Q2. Who is this year’s surprise running back stud (e.g. Phillip Lindsay in 2018)?

Rashaad Penny (SEA) 
Half-PPR Consensus Rank: RB33
“Penny has the talent and volume upside to bust into the top 15 this season like Lindsay did a year ago. The former first-rounder ran for over 2,000 yards in his final college season and quietly finished his rookie campaign with 4.9 yards per carry. He drew positive buzz all spring, while backfield mate Chris Carson was rehabbing knee surgery. We’ll see how the depth chart shakes out this fall, but Seattle ranked second league-wide with 534 rushing attempts last season — and lost 112 of those when Mike Davis departed in free agency.
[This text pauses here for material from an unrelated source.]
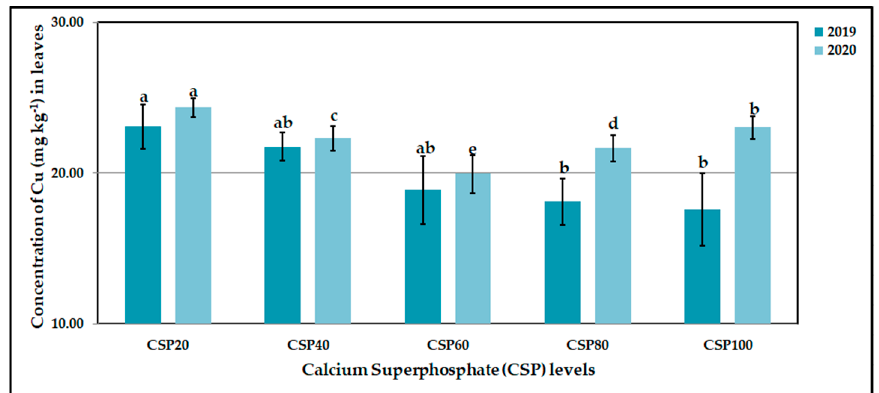
Figure 3. Influence of calcium superphosphate (CSP) levels on leaf zinc (Zn, mg kg − 1 ) contents of CaCO 3 ‐ stressed sweet potato plants in 2019 and 2020 seasons. Bars with a different letter indicate significant difference between treatments at p ≤ 0.05. CSP 20 , CSP 40 , CSP 60 , CSP 80 , and CSP 100 represent CSP added as a soil application at 69, 138, 207, 276, and 345 kg ha − 1 , respectively.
There’re lots to go around.”
– Jared Smola (Draft Sharks)

Carlos Hyde (KC) 
Half-PPR Consensus Rank: RB50
“The nature of the game and position means running backs get hurt — five of last year’s top nine fantasy scorers missed multiple games, as an example. While injuries will lead to surprise studs, Hyde could surprise even if all the running backs on his team stay healthy. Admittedly, Hyde’s efficiency hasn’t been great (career 4.0 YPC), but the same was true of Damien Williams — 3.9 (or worse) YPC in all four seasons before joining KC (5.1 YPC) last year. Williams has never had more than 50 regular-season carries in a season, so even though Williams enters 2019 as the starter, Hyde has immense upside in Kansas City’s high-octane offense and is worth a dart throw as your RB4/RB5.”
– Kevin Hanson (EDSFootball)

Royce Freeman (DEN)
Half-PPR Consensus Rank: RB35
“Freeman will be this year’s surprise running back stud. The 2018 third-round pick was outplayed by undrafted free agent Phillip Lindsay last season who finished with 1,278 total yards from scrimmage, finishing as the fantasy RB13 in PPR formats. A high ankle sprain derailed Freeman’s season, but both running backs finished last season with positive rushing fantasy points over expectation. Freeman had nearly as many evaded tackles and yards created as Lindsay. This is notable because he didn’t have as large a workload as Lindsay, whose season ended with a wrist injury. The Broncos’ backfield will most likely operate as a committee in 2019. The addition of Mike Munchak as the team’s new offensive line coach has not publicized enough. His blocking schemes will allow Freeman’s talent to shine this upcoming season.”
– Eric Moody (FantasyData)

Kenyan Drake (MIA)
Half-PPR Consensus Rank: RB23
“I am expecting big things from Drake this year. A new coaching staff should be a positive for him. He did not get consistent work last year despite producing when on the field. Drake had 1,012 total yards on just 173 touches last season. If he can get more consistent work, which he should, Drake can produce big numbers. He is an exciting, dual-threat talent at the position.”
– Jeff Paur (RTSports)

Ryquell Armstead (JAC)
Half-PPR Consensus Rank: RB74
Leonard Fournette won’t get a pass because of his draft pedigree forever. If he has another ineffective, injury-riddled campaign, Armstead could be in line for a huge role in Jacksonville’s run-heavy offense. The fifth-round pick, who occasionally goes undrafted with an RB66 ADP, could become the physical pounder Jacksvonille anticipated out of Fournette. While he comes with injuries of his own, a slight hamstring strain shouldn’t cost the rookie time in camp. He’s an interesting end-of-draft gamble.”
– Andrew Gould (FantasyPros)

Kerryon Johnson (DET) 
Half-PPR Consensus Rank: RB19
“He’s a dual-threat running back coming back for his sophomore season with a load of David Johnson-like potential in Detroit. No, Matt Patricia’s first season wasn’t a sight to behold, just the opposite. Johnson’s talent is too much to contain, however, and solid fantasy performances will follow him throughout the season.”